Document images with source code
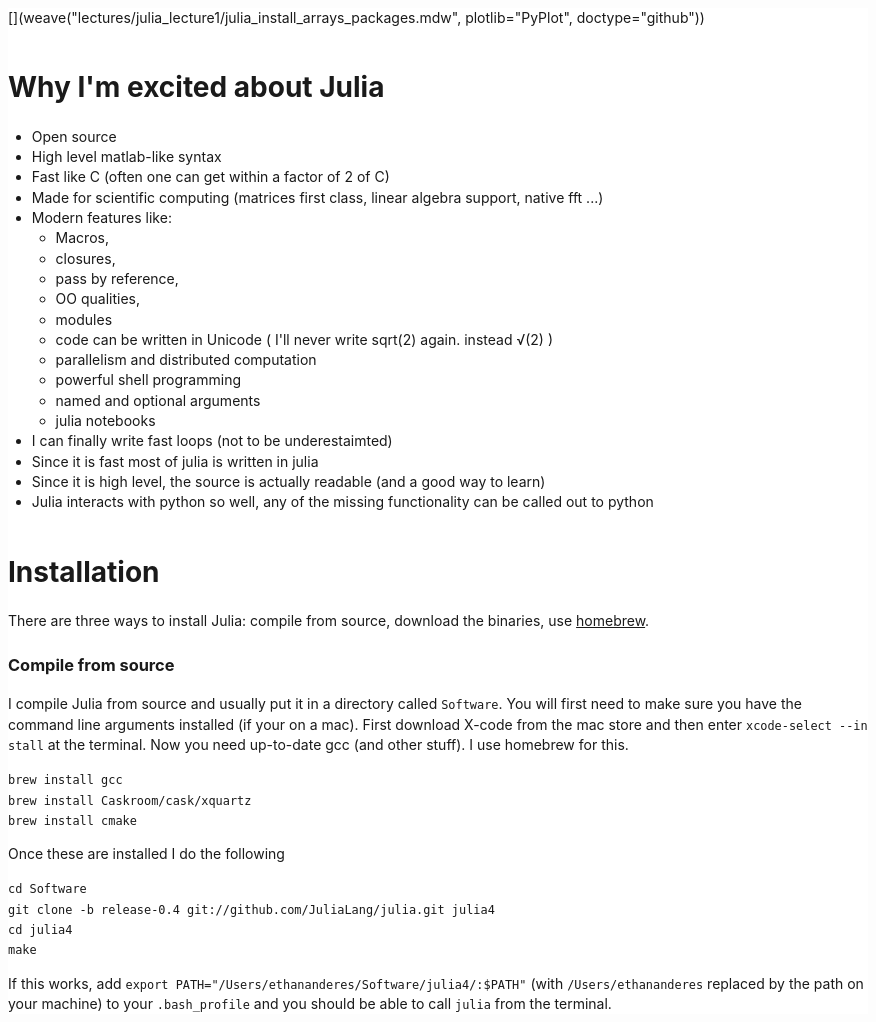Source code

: 
[](weave("lectures/julia_lecture1/julia_install_arrays_packages.mdw", plotlib="PyPlot", doctype="github"))


#  Why I'm excited about Julia

* Open source
* High level matlab-like syntax
* Fast like C (often one can get within a factor of 2 of C)
* Made for scientific computing (matrices first class, linear algebra support, native fft ...)
* Modern features like:
  - Macros,
  - closures,
  - pass by reference,
  - OO qualities,
  - modules
  - code can be written in Unicode ( I'll never write sqrt(2) again. instead √(2) )
  - parallelism and distributed computation
  - powerful shell programming
  - named and optional arguments
  - julia notebooks
* I can finally write fast loops (not to be underestaimted)
* Since it is fast most of julia is written in julia
* Since it is high level, the source is actually readable (and a good way to learn)
* Julia interacts with python so well, any of the missing functionality can be called out to python



Installation
=============================================

There are three ways to install Julia: compile from source, download the binaries, use [homebrew](http://brew.sh).


### Compile from source
I compile Julia from source and usually put it in a directory called `Software`. You will first need to make sure you have the command line arguments installed (if your on a mac). First download X-code from the mac store and then enter `xcode-select --install` at the terminal. Now you need up-to-date gcc (and other stuff). I use homebrew for this.
```
brew install gcc
brew install Caskroom/cask/xquartz
brew install cmake
```
Once these are installed I do the following
```
cd Software
git clone -b release-0.4 git://github.com/JuliaLang/julia.git julia4
cd julia4
make
```
If this works, add `export PATH="/Users/ethananderes/Software/julia4/:$PATH"` (with `/Users/ethananderes` replaced by the path on your machine) to your `.bash_profile` and you should be able to call `julia` from the terminal.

Exercise goal
Apply a filter for "Since" to the entries and show each line that passes.

Written response
* Since it is fast most of julia is written in julia
* Since it is high level, the source is actually readable (and a good way to learn)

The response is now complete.